## TASK TO COMPLETE
From the first line to the last, print the material exactly, skipping the pictures.
*** PROVIDED DATA ***
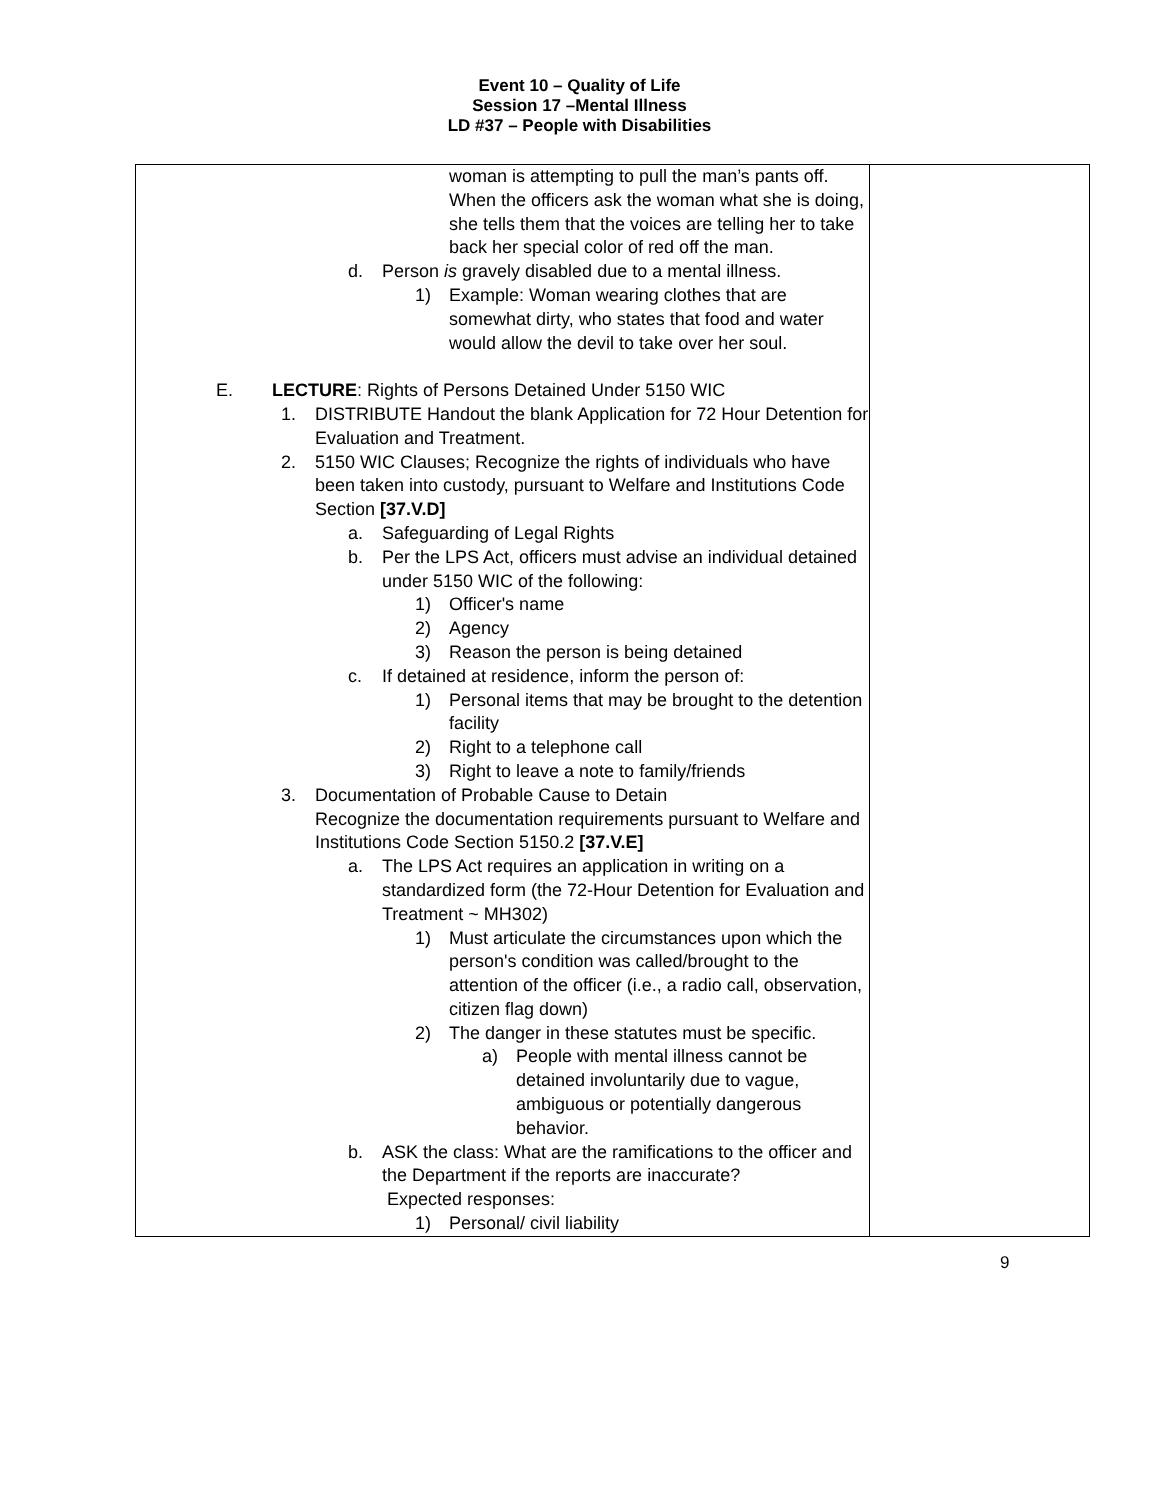Event 10 – Quality of Life
Session 17 –Mental Illness
LD #37 – People with Disabilities
| woman is attempting to pull the man’s pants off. When the officers ask the woman what she is doing, she tells them that the voices are telling her to take back her special color of red off the man. d. Person is gravely disabled due to a mental illness. 1) Example: Woman wearing clothes that are somewhat dirty, who states that food and water would allow the devil to take over her soul. E. LECTURE : Rights of Persons Detained Under 5150 WIC 1. DISTRIBUTE Handout the blank Application for 72 Hour Detention for Evaluation and Treatment. 2. 5150 WIC Clauses; Recognize the rights of individuals who have been taken into custody, pursuant to Welfare and Institutions Code Section [37.V.D] a. Safeguarding of Legal Rights b. Per the LPS Act, officers must advise an individual detained under 5150 WIC of the following: 1) Officer's name 2) Agency 3) Reason the person is being detained c. If detained at residence, inform the person of: 1) Personal items that may be brought to the detention facility 2) Right to a telephone call 3) Right to leave a note to family/friends 3. Documentation of Probable Cause to Detain Recognize the documentation requirements pursuant to Welfare and Institutions Code Section 5150.2 [37.V.E] a. The LPS Act requires an application in writing on a standardized form (the 72-Hour Detention for Evaluation and Treatment ~ MH302) 1) Must articulate the circumstances upon which the person's condition was called/brought to the attention of the officer (i.e., a radio call, observation, citizen flag down) 2) The danger in these statutes must be specific. a) People with mental illness cannot be detained involuntarily due to vague, ambiguous or potentially dangerous behavior. b. ASK the class: What are the ramifications to the officer and the Department if the reports are inaccurate? Expected responses: 1) Personal/ civil liability | |
9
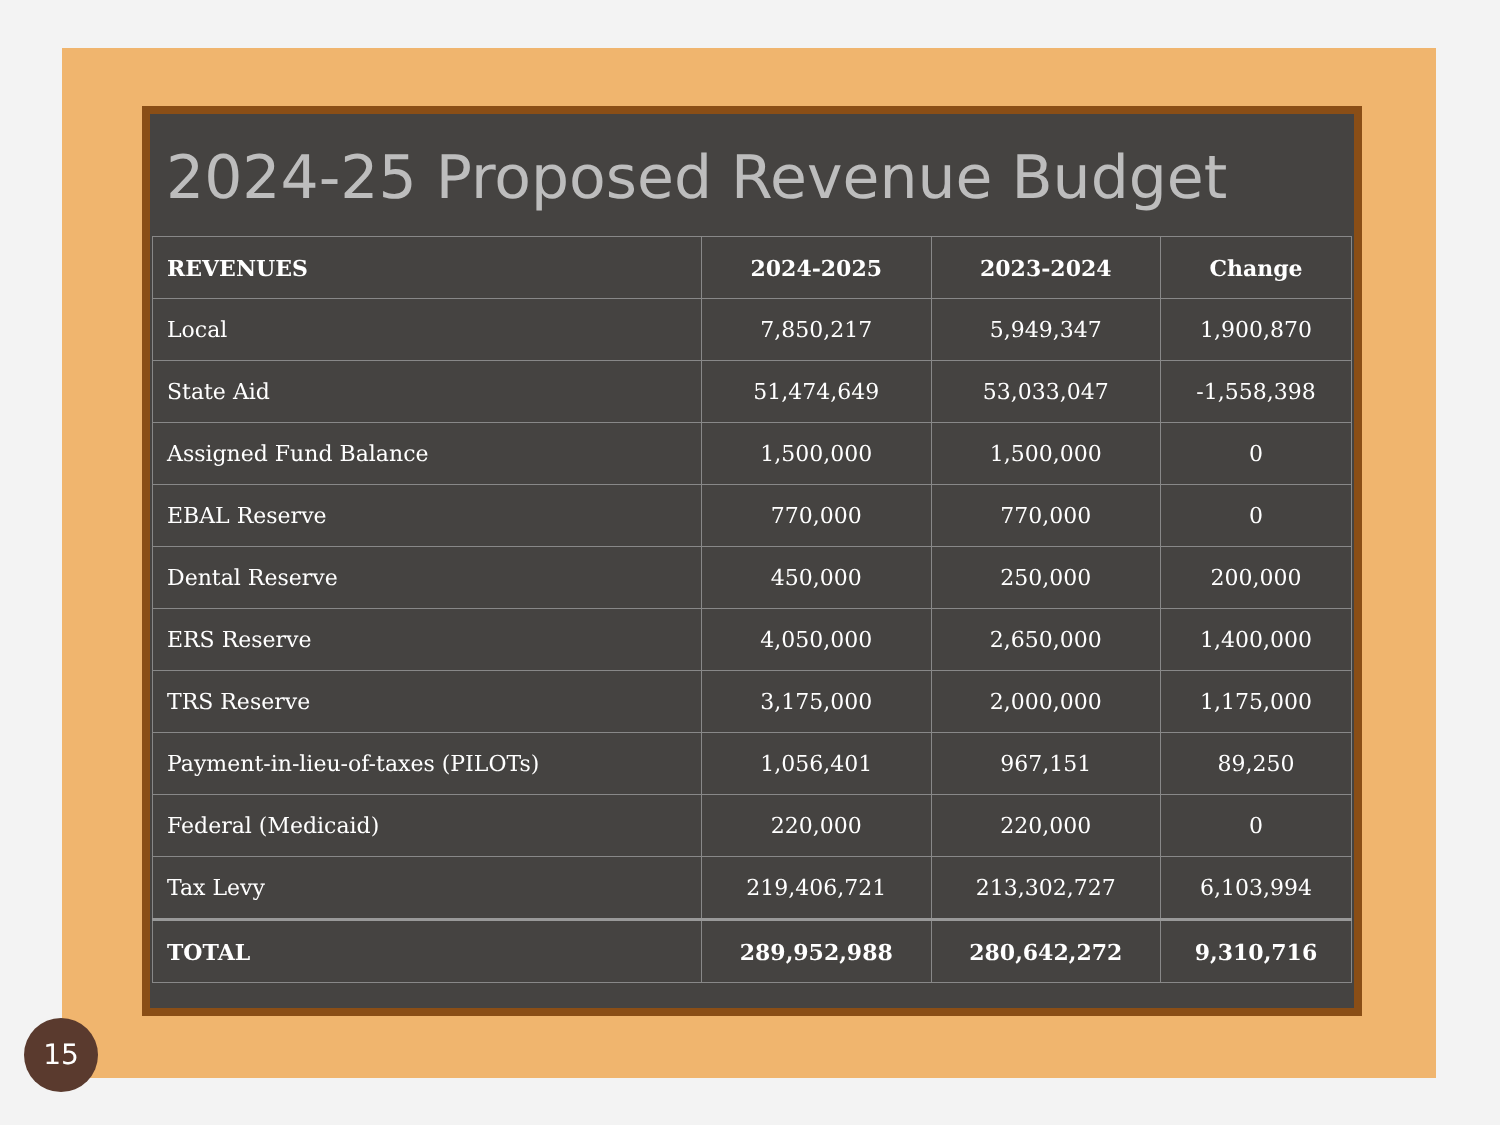2024-25 Proposed Revenue Budget
| REVENUES | 2024-2025 | 2023-2024 | Change |
| --- | --- | --- | --- |
| Local | 7,850,217 | 5,949,347 | 1,900,870 |
| State Aid | 51,474,649 | 53,033,047 | -1,558,398 |
| Assigned Fund Balance | 1,500,000 | 1,500,000 | 0 |
| EBAL Reserve | 770,000 | 770,000 | 0 |
| Dental Reserve | 450,000 | 250,000 | 200,000 |
| ERS Reserve | 4,050,000 | 2,650,000 | 1,400,000 |
| TRS Reserve | 3,175,000 | 2,000,000 | 1,175,000 |
| Payment-in-lieu-of-taxes (PILOTs) | 1,056,401 | 967,151 | 89,250 |
| Federal (Medicaid) | 220,000 | 220,000 | 0 |
| Tax Levy | 219,406,721 | 213,302,727 | 6,103,994 |
| TOTAL | 289,952,988 | 280,642,272 | 9,310,716 |
15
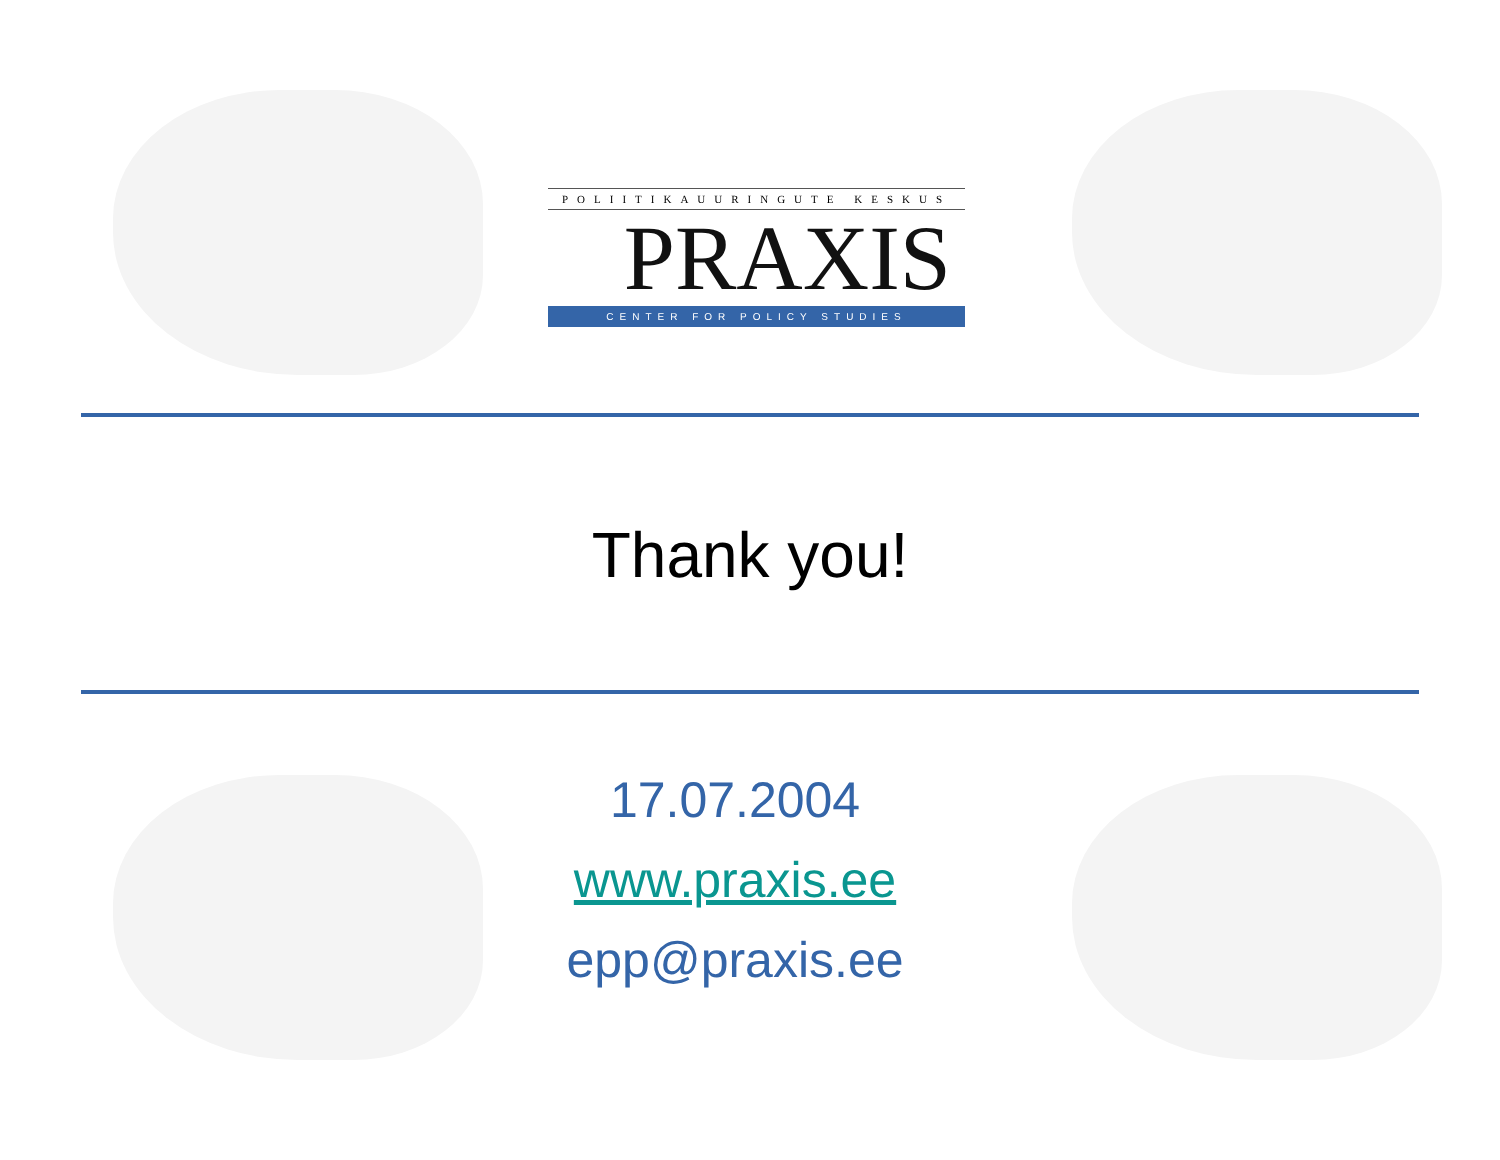POLIITIKAUURINGUTE KESKUS
PRAXIS
CENTER FOR POLICY STUDIES
Thank you!
17.07.2004
www.praxis.ee
epp@praxis.ee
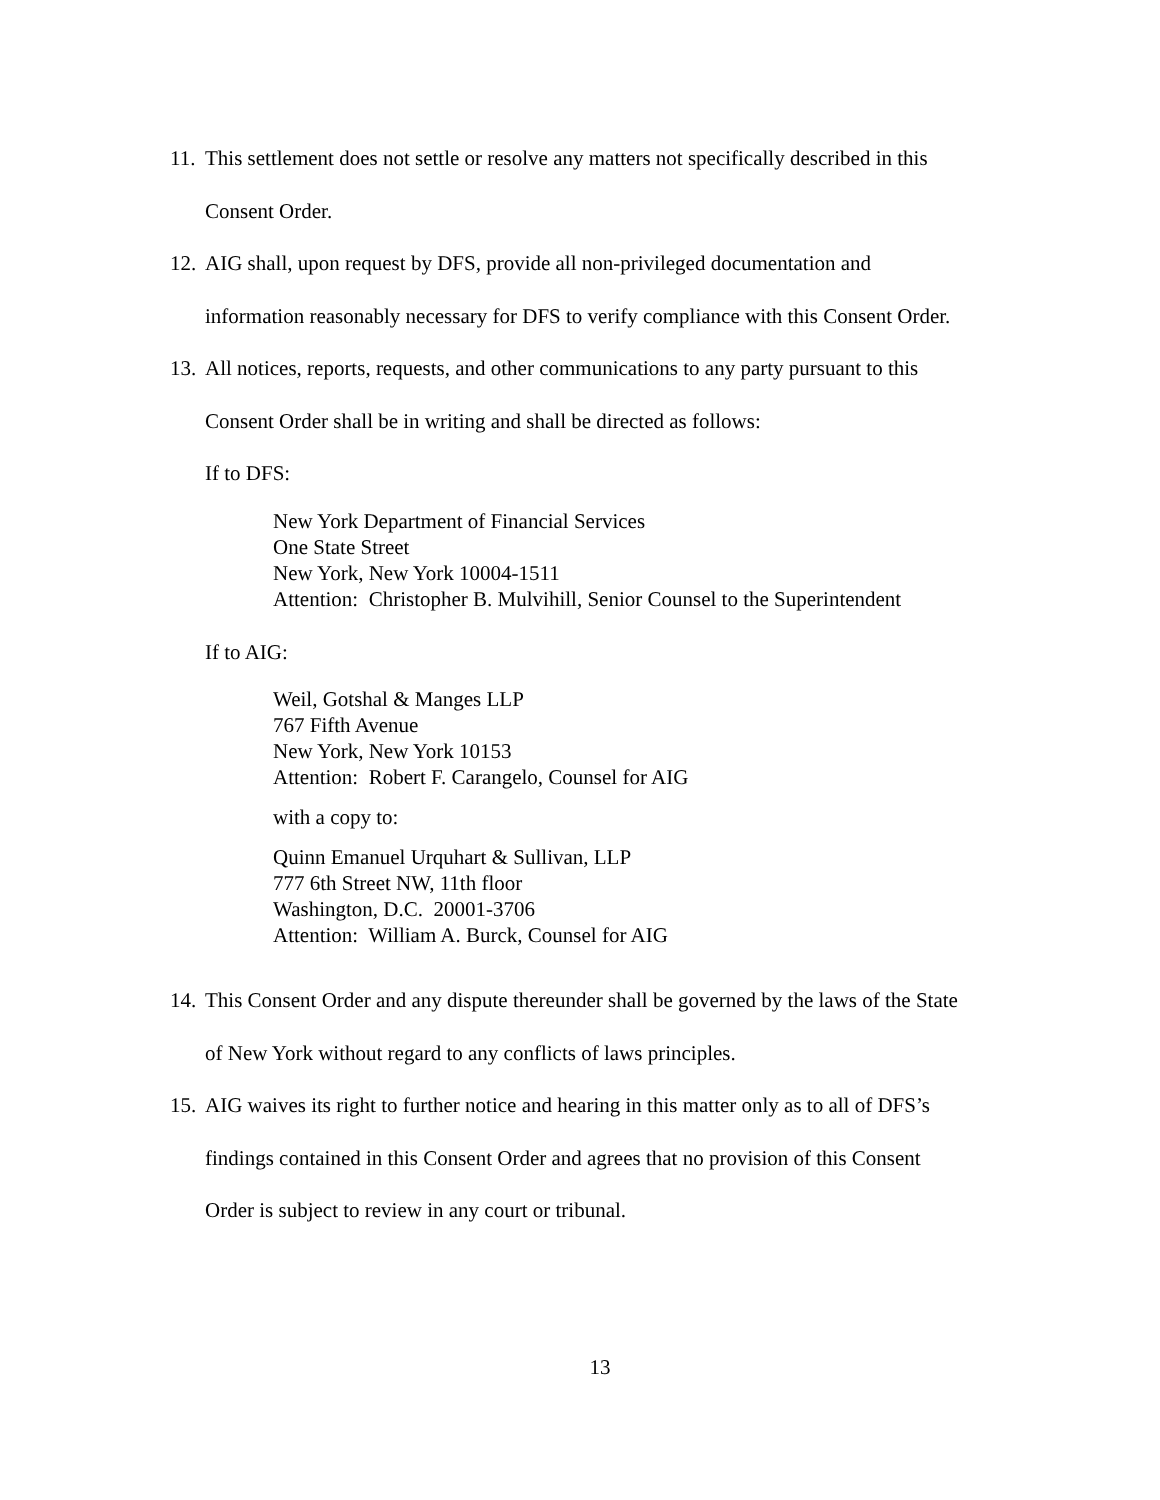11. This settlement does not settle or resolve any matters not specifically described in this
Consent Order.
12. AIG shall, upon request by DFS, provide all non-privileged documentation and
information reasonably necessary for DFS to verify compliance with this Consent Order.
13. All notices, reports, requests, and other communications to any party pursuant to this
Consent Order shall be in writing and shall be directed as follows:
If to DFS:
New York Department of Financial Services
One State Street
New York, New York 10004-1511
Attention: Christopher B. Mulvihill, Senior Counsel to the Superintendent
If to AIG:
Weil, Gotshal & Manges LLP
767 Fifth Avenue
New York, New York 10153
Attention: Robert F. Carangelo, Counsel for AIG
with a copy to:
Quinn Emanuel Urquhart & Sullivan, LLP
777 6th Street NW, 11th floor
Washington, D.C. 20001-3706
Attention: William A. Burck, Counsel for AIG
14. This Consent Order and any dispute thereunder shall be governed by the laws of the State
of New York without regard to any conflicts of laws principles.
15. AIG waives its right to further notice and hearing in this matter only as to all of DFS’s
findings contained in this Consent Order and agrees that no provision of this Consent
Order is subject to review in any court or tribunal.
13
*** End of PROVIDED DATA ***
## ANSWER BOX
Event 10 – Quality of Life
Session 17 –Mental Illness
LD #37 – People with Disabilities
| woman is attempting to pull the man’s pants off. When the officers ask the woman what she is doing, she tells them that the voices are telling her to take back her special color of red off the man. d. Person is gravely disabled due to a mental illness. 1) Example: Woman wearing clothes that are somewhat dirty, who states that food and water would allow the devil to take over her soul. E. LECTURE : Rights of Persons Detained Under 5150 WIC 1. DISTRIBUTE Handout the blank Application for 72 Hour Detention for Evaluation and Treatment. 2. 5150 WIC Clauses; Recognize the rights of individuals who have been taken into custody, pursuant to Welfare and Institutions Code Section [37.V.D] a. Safeguarding of Legal Rights b. Per the LPS Act, officers must advise an individual detained under 5150 WIC of the following: 1) Officer's name 2) Agency 3) Reason the person is being detained c. If detained at residence, inform the person of: 1) Personal items that may be brought to the detention facility 2) Right to a telephone call 3) Right to leave a note to family/friends 3. Documentation of Probable Cause to Detain Recognize the documentation requirements pursuant to Welfare and Institutions Code Section 5150.2 [37.V.E] a. The LPS Act requires an application in writing on a standardized form (the 72-Hour Detention for Evaluation and Treatment ~ MH302) 1) Must articulate the circumstances upon which the person's condition was called/brought to the attention of the officer (i.e., a radio call, observation, citizen flag down) 2) The danger in these statutes must be specific. a) People with mental illness cannot be detained involuntarily due to vague, ambiguous or potentially dangerous behavior. b. ASK the class: What are the ramifications to the officer and the Department if the reports are inaccurate? Expected responses: 1) Personal/ civil liability | |
9
2024-25 Proposed Revenue Budget
| REVENUES | 2024-2025 | 2023-2024 | Change |
| --- | --- | --- | --- |
| Local | 7,850,217 | 5,949,347 | 1,900,870 |
| State Aid | 51,474,649 | 53,033,047 | -1,558,398 |
| Assigned Fund Balance | 1,500,000 | 1,500,000 | 0 |
| EBAL Reserve | 770,000 | 770,000 | 0 |
| Dental Reserve | 450,000 | 250,000 | 200,000 |
| ERS Reserve | 4,050,000 | 2,650,000 | 1,400,000 |
| TRS Reserve | 3,175,000 | 2,000,000 | 1,175,000 |
| Payment-in-lieu-of-taxes (PILOTs) | 1,056,401 | 967,151 | 89,250 |
| Federal (Medicaid) | 220,000 | 220,000 | 0 |
| Tax Levy | 219,406,721 | 213,302,727 | 6,103,994 |
| TOTAL | 289,952,988 | 280,642,272 | 9,310,716 |
15
POLIITIKAUURINGUTE KESKUS
PRAXIS
CENTER FOR POLICY STUDIES
Thank you!
17.07.2004
www.praxis.ee
epp@praxis.ee
11. This settlement does not settle or resolve any matters not specifically described in this
Consent Order.
12. AIG shall, upon request by DFS, provide all non-privileged documentation and
information reasonably necessary for DFS to verify compliance with this Consent Order.
13. All notices, reports, requests, and other communications to any party pursuant to this
Consent Order shall be in writing and shall be directed as follows:
If to DFS:
New York Department of Financial Services
One State Street
New York, New York 10004-1511
Attention: Christopher B. Mulvihill, Senior Counsel to the Superintendent
If to AIG:
Weil, Gotshal & Manges LLP
767 Fifth Avenue
New York, New York 10153
Attention: Robert F. Carangelo, Counsel for AIG
with a copy to:
Quinn Emanuel Urquhart & Sullivan, LLP
777 6th Street NW, 11th floor
Washington, D.C. 20001-3706
Attention: William A. Burck, Counsel for AIG
14. This Consent Order and any dispute thereunder shall be governed by the laws of the State
of New York without regard to any conflicts of laws principles.
15. AIG waives its right to further notice and hearing in this matter only as to all of DFS’s
findings contained in this Consent Order and agrees that no provision of this Consent
Order is subject to review in any court or tribunal.
13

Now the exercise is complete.